Transient focal ischemia-reperfusion in the cerebral cortex caused regional alteration of DNA-binding activities of transcription factors AP-1, CREB, Sp-1, and NF-kB. The changes were time-dependent. During the first 24 hr of reperfusion after 90 min ischemia, there was an increase in the binding activity of AP-1 only in the region surrounding the ischemic cortex. Five days after ischemia, an increase in the binding activities of CREB, Sp-1, and NF-kB, but not AP-1, was noted in the ischemic cortex, and to a lesser extent, Sp-1 and NF-kB, in the surrounding region. The binding activities of these transcription factors were reduced by hydrogen peroxide but could be restored by dithiothreitol and 2-mercaptoethanol. These results are the first demonstration of ischemia-induced differential regulation of transcription factor binding activities which are time-, region-, and redox state dependent.

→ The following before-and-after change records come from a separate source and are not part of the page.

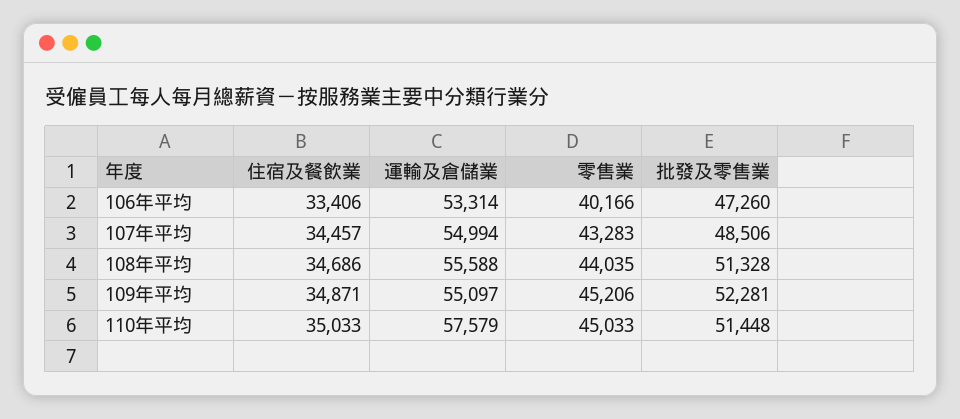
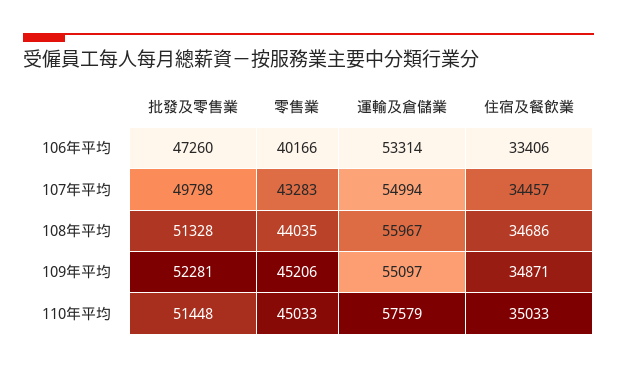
  {
    "住宿及餐飲業": {
      "106年平均": 33406,
      "107年平均": 34457,
      "108年平均": 34686,
      "109年平均": 34871,
      "110年平均": 35033
    },
    "運輸及倉儲業": {
      "106年平均": 53314,
      "107年平均": 54994,
-     "108年平均": 55588,
+     "108年平均": 55967,
      "109年平均": 55097,
      "110年平均": 57579
    },
    "零售業": {
      "106年平均": 40166,
      "107年平均": 43283,
      "108年平均": 44035,
      "109年平均": 45206,
      "110年平均": 45033
    },
    "批發及零售業": {
      "106年平均": 47260,
-     "107年平均": 48506,
+     "107年平均": 49798,
      "108年平均": 51328,
      "109年平均": 52281,
      "110年平均": 51448
    }
  }

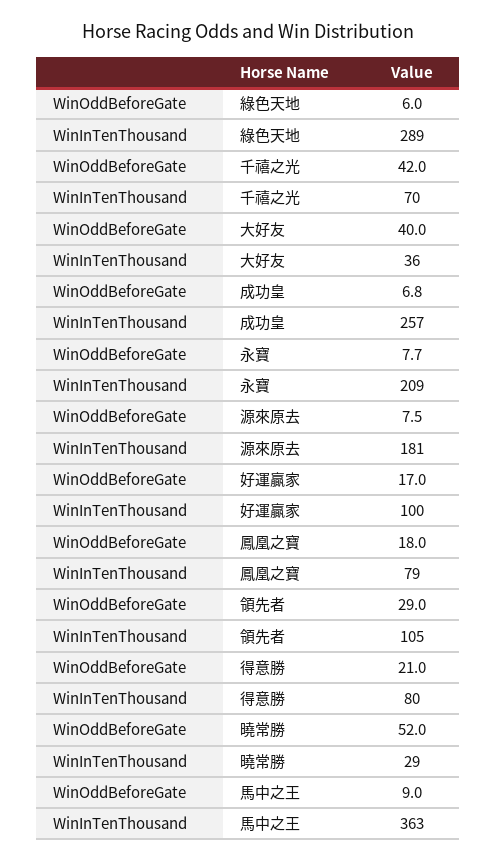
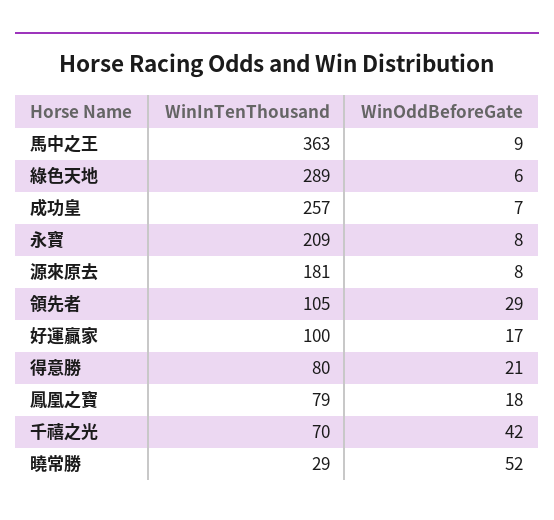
  {
    "WinOddBeforeGate": {
      "綠色天地": 6,
      "千禧之光": 42,
-     "大好友": 40,
      "成功皇": 6.8,
      "永寶": 7.7,
      "源來原去": 7.5,
      "好運贏家": 17,
      "鳳凰之寶": 18,
      "領先者": 29,
      "得意勝": 21,
      "曉常勝": 52,
      "馬中之王": 9
    },
    "WinInTenThousand": {
      "綠色天地": 289,
      "千禧之光": 70,
-     "大好友": 36,
      "成功皇": 257,
      "永寶": 209,
      "源來原去": 181,
      "好運贏家": 100,
      "鳳凰之寶": 79,
      "領先者": 105,
      "得意勝": 80,
      "曉常勝": 29,
      "馬中之王": 363
    }
  }

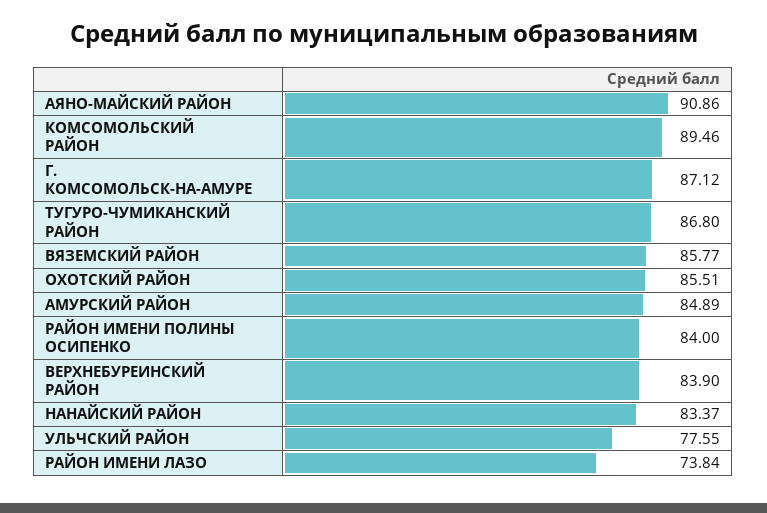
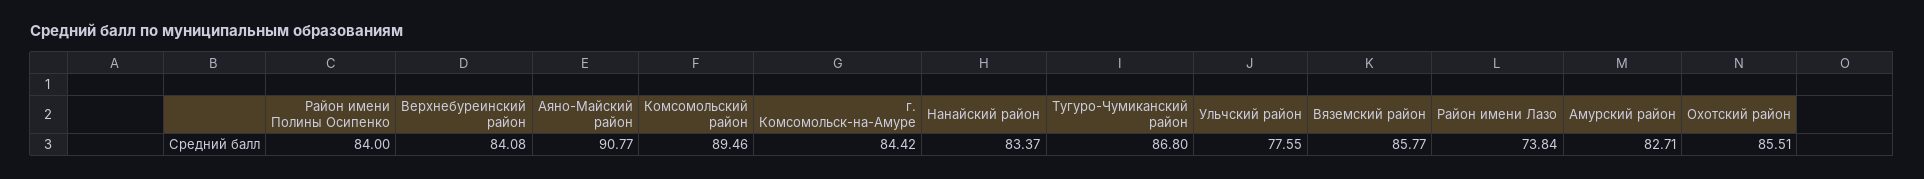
  {
-   "АЯНО-МАЙСКИЙ РАЙОН": 90.86,
+   "АЯНО-МАЙСКИЙ РАЙОН": 90.77,
    "КОМСОМОЛЬСКИЙ РАЙОН": 89.46,
-   "Г. КОМСОМОЛЬСК-НА-АМУРЕ": 87.12,
+   "Г. КОМСОМОЛЬСК-НА-АМУРЕ": 84.42,
    "ТУГУРО-ЧУМИКАНСКИЙ РАЙОН": 86.8,
    "ВЯЗЕМСКИЙ РАЙОН": 85.77,
    "ОХОТСКИЙ РАЙОН": 85.51,
-   "АМУРСКИЙ РАЙОН": 84.89,
+   "АМУРСКИЙ РАЙОН": 82.71,
    "РАЙОН ИМЕНИ ПОЛИНЫ ОСИПЕНКО": 84,
-   "ВЕРХНЕБУРЕИНСКИЙ РАЙОН": 83.9,
+   "ВЕРХНЕБУРЕИНСКИЙ РАЙОН": 84.08,
    "НАНАЙСКИЙ РАЙОН": 83.37,
    "УЛЬЧСКИЙ РАЙОН": 77.55,
    "РАЙОН ИМЕНИ ЛАЗО": 73.84
  }

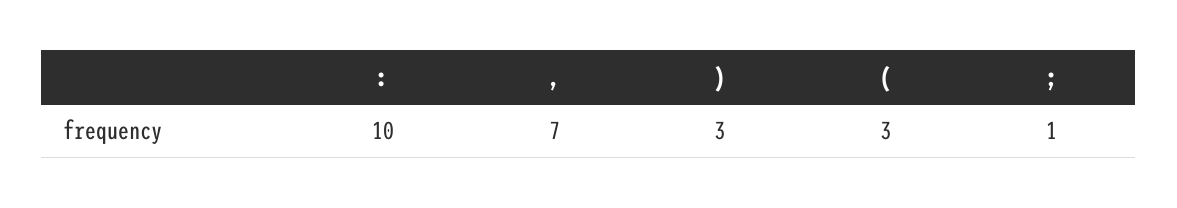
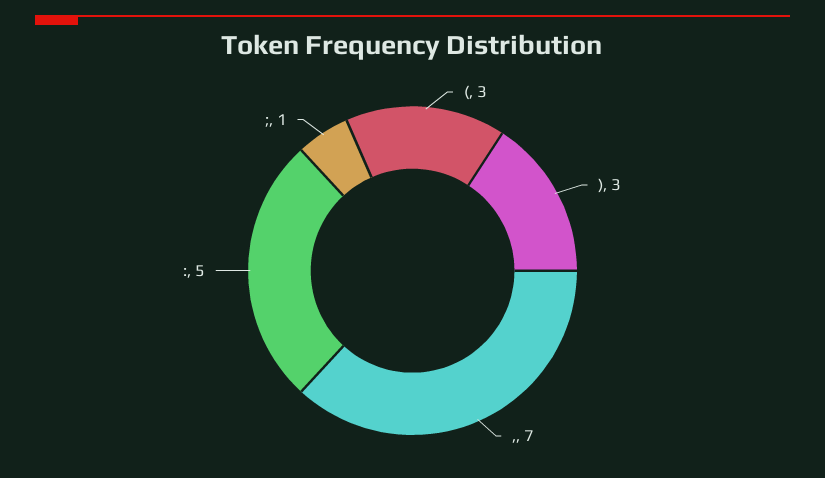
  {
-   ":": 10,
+   ":": 5,
    ",": 7,
    ")": 3,
    "(": 3,
    ";": 1
  }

大脑皮质的短暂局灶性缺血再灌注导致转录因子AP-1、CREB、Sp-1和NF-κB的DNA结合活性发生区域性改变。这些变化具有时间依赖性。在90分钟缺血后的再灌注最初24小时内,仅在缺血皮质周围区域AP-1的结合活性增加。缺血5天后,在缺血皮质中观察到CREB、Sp-1和NF-κB的结合活性增加,但AP-1未增加,在周围区域Sp-1和NF-κB的结合活性增加程度较小。这些转录因子的结合活性被过氧化氢降低,但可被二硫苏糖醇和2-巯基乙醇恢复。这些结果首次证明了缺血诱导的转录因子结合活性的差异调节,这种调节具有时间、区域和氧化还原状态依赖性。